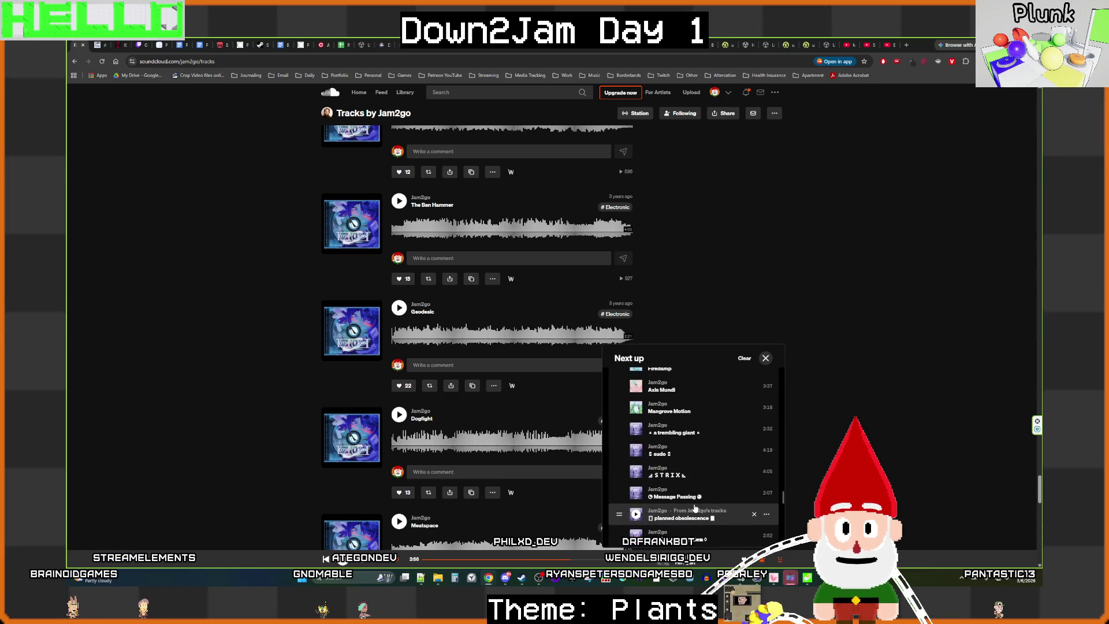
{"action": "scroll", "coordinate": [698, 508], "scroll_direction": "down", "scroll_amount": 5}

-*-

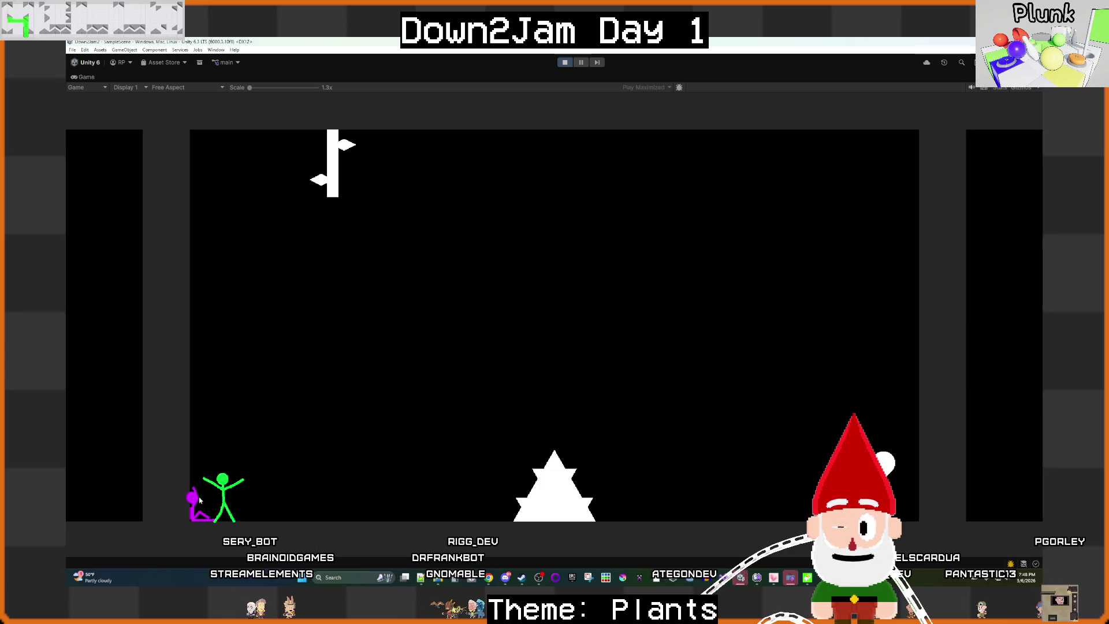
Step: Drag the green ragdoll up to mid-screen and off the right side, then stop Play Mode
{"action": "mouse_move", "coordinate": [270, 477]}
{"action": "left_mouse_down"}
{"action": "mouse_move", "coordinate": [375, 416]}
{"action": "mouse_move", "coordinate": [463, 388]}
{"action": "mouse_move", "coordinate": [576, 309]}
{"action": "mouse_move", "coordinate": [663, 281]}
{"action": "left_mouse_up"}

-*-

- _YOUR TASK_
Select every line of the material above holding the word "action" and copy it.

- _TASK RESPONSE_
{"action": "scroll", "coordinate": [698, 508], "scroll_direction": "down", "scroll_amount": 5}
{"action": "mouse_move", "coordinate": [270, 477]}
{"action": "left_mouse_down"}
{"action": "mouse_move", "coordinate": [375, 416]}
{"action": "mouse_move", "coordinate": [463, 388]}
{"action": "mouse_move", "coordinate": [576, 309]}
{"action": "mouse_move", "coordinate": [663, 281]}
{"action": "left_mouse_up"}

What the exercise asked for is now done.